Start of Block

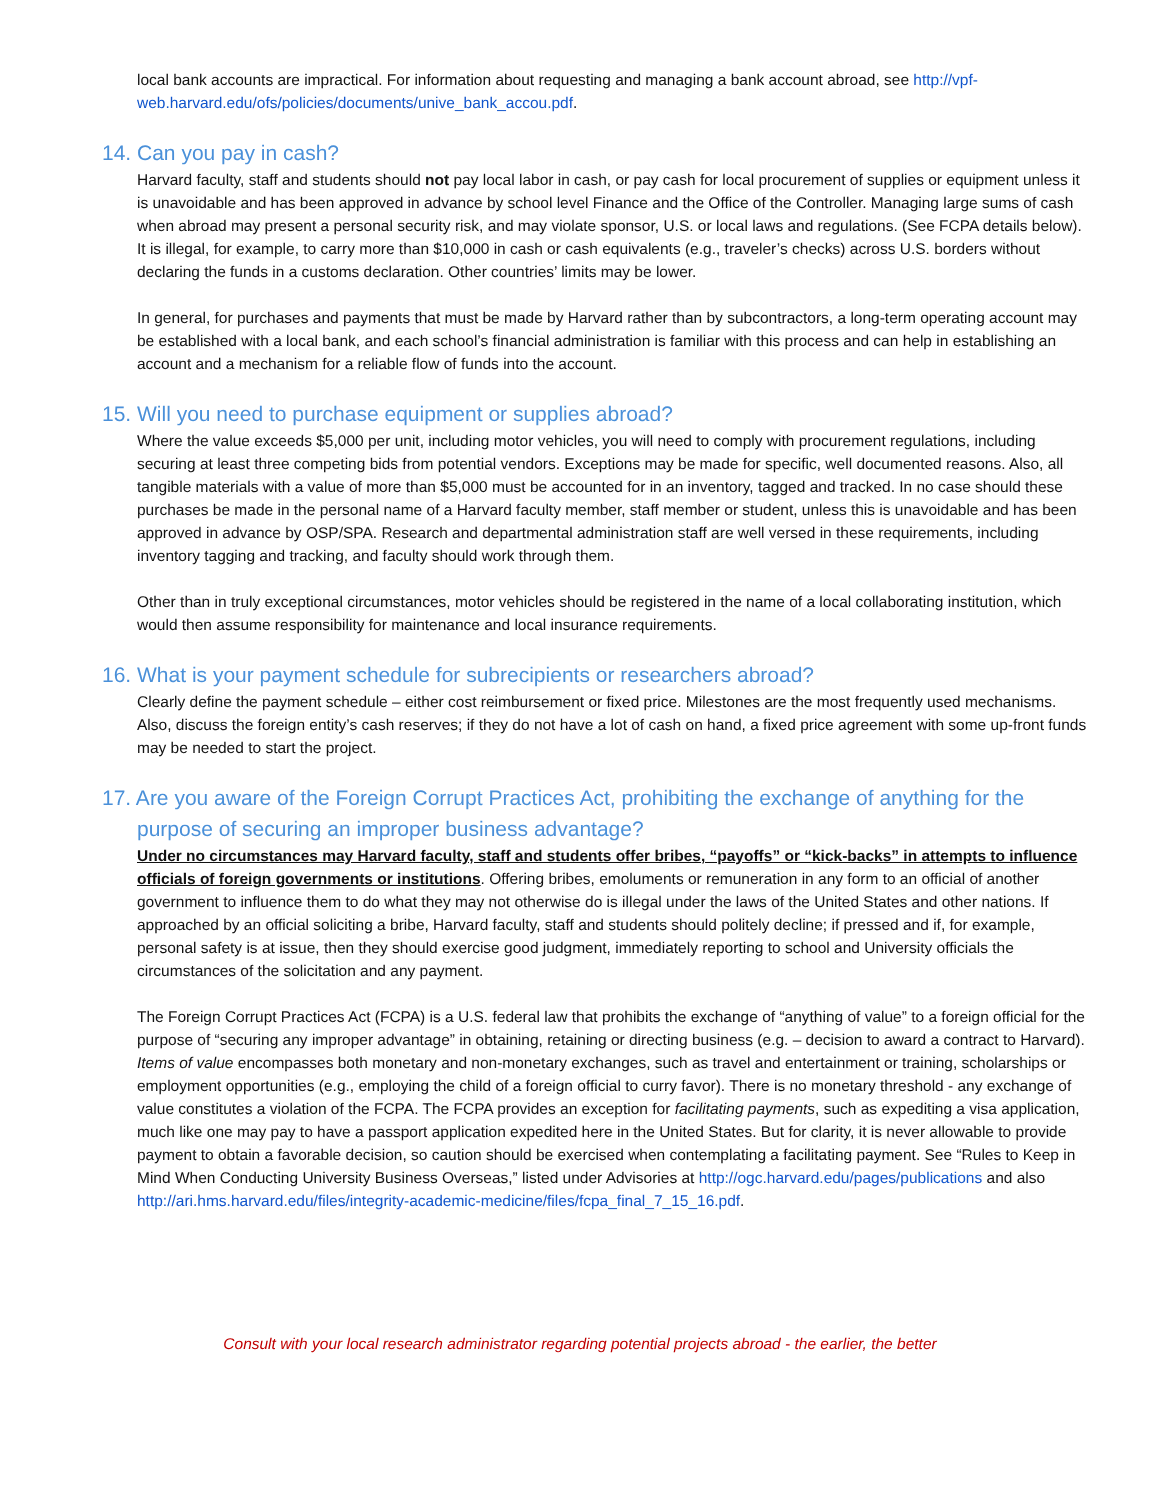local bank accounts are impractical. For information about requesting and managing a bank account abroad, see http://vpf-web.harvard.edu/ofs/policies/documents/unive_bank_accou.pdf.
14. Can you pay in cash?
Harvard faculty, staff and students should not pay local labor in cash, or pay cash for local procurement of supplies or equipment unless it is unavoidable and has been approved in advance by school level Finance and the Office of the Controller. Managing large sums of cash when abroad may present a personal security risk, and may violate sponsor, U.S. or local laws and regulations. (See FCPA details below). It is illegal, for example, to carry more than $10,000 in cash or cash equivalents (e.g., traveler’s checks) across U.S. borders without declaring the funds in a customs declaration. Other countries’ limits may be lower.
In general, for purchases and payments that must be made by Harvard rather than by subcontractors, a long-term operating account may be established with a local bank, and each school’s financial administration is familiar with this process and can help in establishing an account and a mechanism for a reliable flow of funds into the account.
15. Will you need to purchase equipment or supplies abroad?
Where the value exceeds $5,000 per unit, including motor vehicles, you will need to comply with procurement regulations, including securing at least three competing bids from potential vendors. Exceptions may be made for specific, well documented reasons. Also, all tangible materials with a value of more than $5,000 must be accounted for in an inventory, tagged and tracked. In no case should these purchases be made in the personal name of a Harvard faculty member, staff member or student, unless this is unavoidable and has been approved in advance by OSP/SPA. Research and departmental administration staff are well versed in these requirements, including inventory tagging and tracking, and faculty should work through them.
Other than in truly exceptional circumstances, motor vehicles should be registered in the name of a local collaborating institution, which would then assume responsibility for maintenance and local insurance requirements.
16. What is your payment schedule for subrecipients or researchers abroad?
Clearly define the payment schedule – either cost reimbursement or fixed price. Milestones are the most frequently used mechanisms. Also, discuss the foreign entity’s cash reserves; if they do not have a lot of cash on hand, a fixed price agreement with some up-front funds may be needed to start the project.
17. Are you aware of the Foreign Corrupt Practices Act, prohibiting the exchange of anything for the purpose of securing an improper business advantage?
Under no circumstances may Harvard faculty, staff and students offer bribes, “payoffs” or “kick-backs” in attempts to influence officials of foreign governments or institutions. Offering bribes, emoluments or remuneration in any form to an official of another government to influence them to do what they may not otherwise do is illegal under the laws of the United States and other nations. If approached by an official soliciting a bribe, Harvard faculty, staff and students should politely decline; if pressed and if, for example, personal safety is at issue, then they should exercise good judgment, immediately reporting to school and University officials the circumstances of the solicitation and any payment.
The Foreign Corrupt Practices Act (FCPA) is a U.S. federal law that prohibits the exchange of “anything of value” to a foreign official for the purpose of “securing any improper advantage” in obtaining, retaining or directing business (e.g. – decision to award a contract to Harvard). Items of value encompasses both monetary and non-monetary exchanges, such as travel and entertainment or training, scholarships or employment opportunities (e.g., employing the child of a foreign official to curry favor). There is no monetary threshold - any exchange of value constitutes a violation of the FCPA. The FCPA provides an exception for facilitating payments, such as expediting a visa application, much like one may pay to have a passport application expedited here in the United States. But for clarity, it is never allowable to provide payment to obtain a favorable decision, so caution should be exercised when contemplating a facilitating payment. See “Rules to Keep in Mind When Conducting University Business Overseas,” listed under Advisories at http://ogc.harvard.edu/pages/publications and also http://ari.hms.harvard.edu/files/integrity-academic-medicine/files/fcpa_final_7_15_16.pdf.
Consult with your local research administrator regarding potential projects abroad - the earlier, the better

End of Block

_Directions_
Search the entries for the word "your". Copy each line where it appears.

_Result of this exercise_
16. What is your payment schedule for subrecipients or researchers abroad?
Consult with your local research administrator regarding potential projects abroad - the earlier, the better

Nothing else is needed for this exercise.